TASK DETAILS: Give as a JSON list of strings the lines of the extracted records, starting with the line that contains "Kunne du tænkte" and going on through the end of the records, one string per line and leaving out blank lines. Leave the pictures out of the answer.

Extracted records
+++
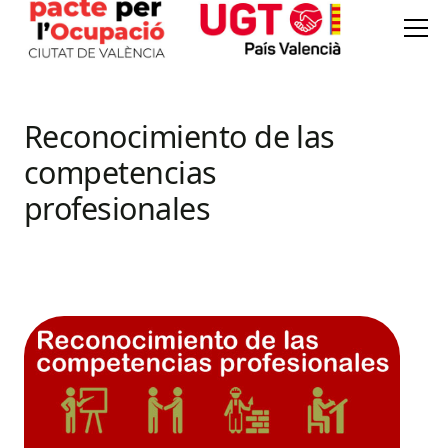
Reconocimiento de las
competencias
profesionales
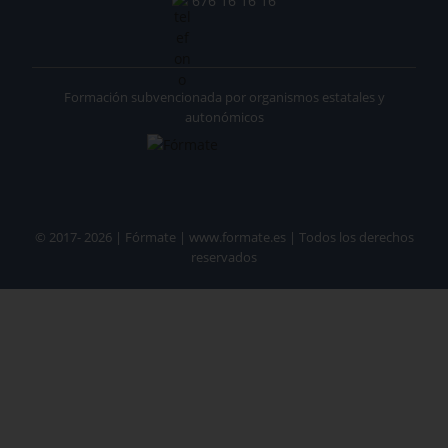
676 16 16 16
Formación subvencionada por organismos estatales y
autonómicos
© 2017- 2026 | Fórmate | www.formate.es | Todos los derechos
reservados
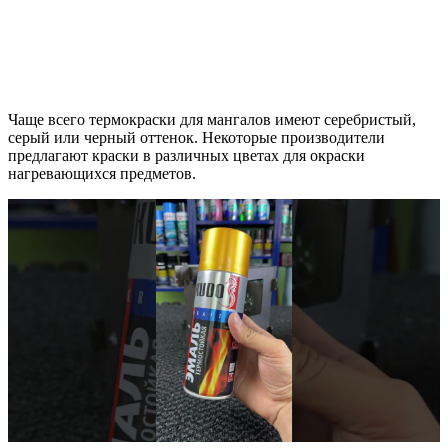
Чаще всего термокраски для мангалов имеют серебристый,
серый или черный оттенок. Некоторые производители
предлагают краски в различных цветах для окраски
нагревающихся предметов.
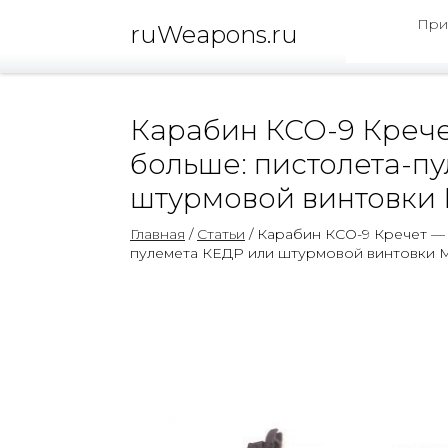
При
ruWeapons.ru
Карабин КСО-9 Крече
больше: пистолета-п
штурмовой винтовки
Главная
/
Статьи
/ Карабин КСО-9 Кречет — 
пулемета КЕДР или штурмовой винтовки 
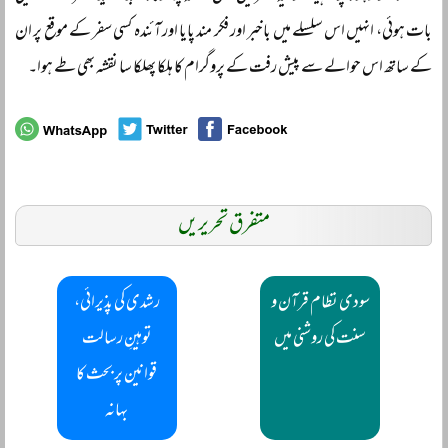
بات ہوئی، انہیں اس سلسلے میں باخبر اور فکر مند پایا اور آئندہ کسی سفر کے موقع پر ان
کے ساتھ اس حوالے سے پیش رفت کے پروگرام کا ہلکا پھلکا سا نقشہ بھی طے ہوا۔
متفرق تحریریں
سودی نظام قرآن و
رشدی کی پذیرائی،
سنت کی روشنی میں
توہینِ رسالت
قوانین پر بحث کا
بہانہ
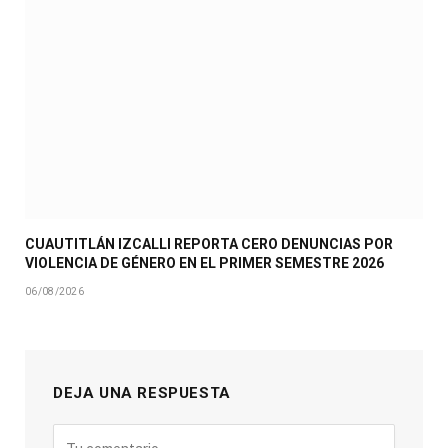
CUAUTITLÁN IZCALLI REPORTA CERO DENUNCIAS POR
VIOLENCIA DE GÉNERO EN EL PRIMER SEMESTRE 2026
06/08/2026
DEJA UNA RESPUESTA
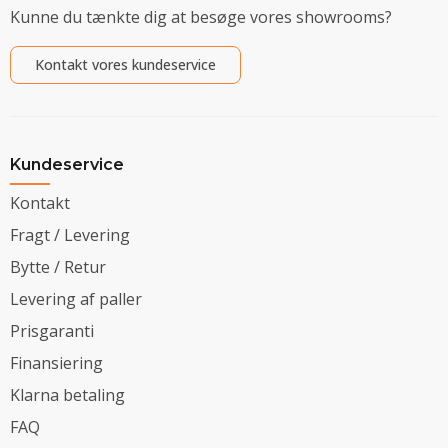
Kunne du tænkte dig at besøge vores showrooms?
Kontakt vores kundeservice
Kundeservice
Kontakt
Fragt / Levering
Bytte / Retur
Levering af paller
Prisgaranti
Finansiering
Klarna betaling
FAQ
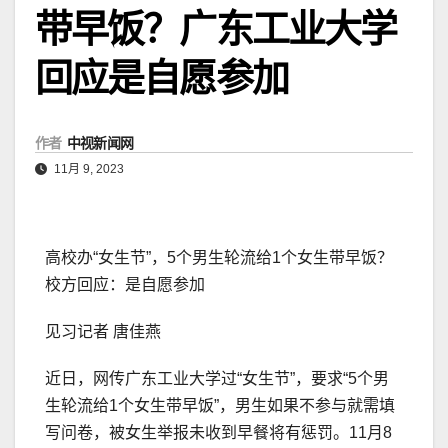
带早饭？广东工业大学
回应是自愿参加
作者
中视新闻网
11月 9, 2023
高校办“女生节”，5个男生轮流给1个女生带早饭？
校方回应：是自愿参加
见习记者 唐佳燕
近日，网传广东工业大学过“女生节”，要求“5个男
生轮流给1个女生带早饭”，男生如果不参与就需填
写问卷，被女生举报未收到早餐将有惩罚。11月8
+++
EXERCISE SOLUTION:
[
  "Kunne du tænkte dig at besøge vores showrooms?",
  "Kontakt vores kundeservice",
  "Kundeservice",
  "Kontakt",
  "Fragt / Levering",
  "Bytte / Retur",
  "Levering af paller",
  "Prisgaranti",
  "Finansiering",
  "Klarna betaling",
  "FAQ",
  "带早饭？广东工业大学",
  "回应是自愿参加",
  "作者",
  "中视新闻网",
  "11月 9, 2023",
  "高校办“女生节”，5个男生轮流给1个女生带早饭？",
  "校方回应：是自愿参加",
  "见习记者 唐佳燕",
  "近日，网传广东工业大学过“女生节”，要求“5个男",
  "生轮流给1个女生带早饭”，男生如果不参与就需填",
  "写问卷，被女生举报未收到早餐将有惩罚。11月8"
]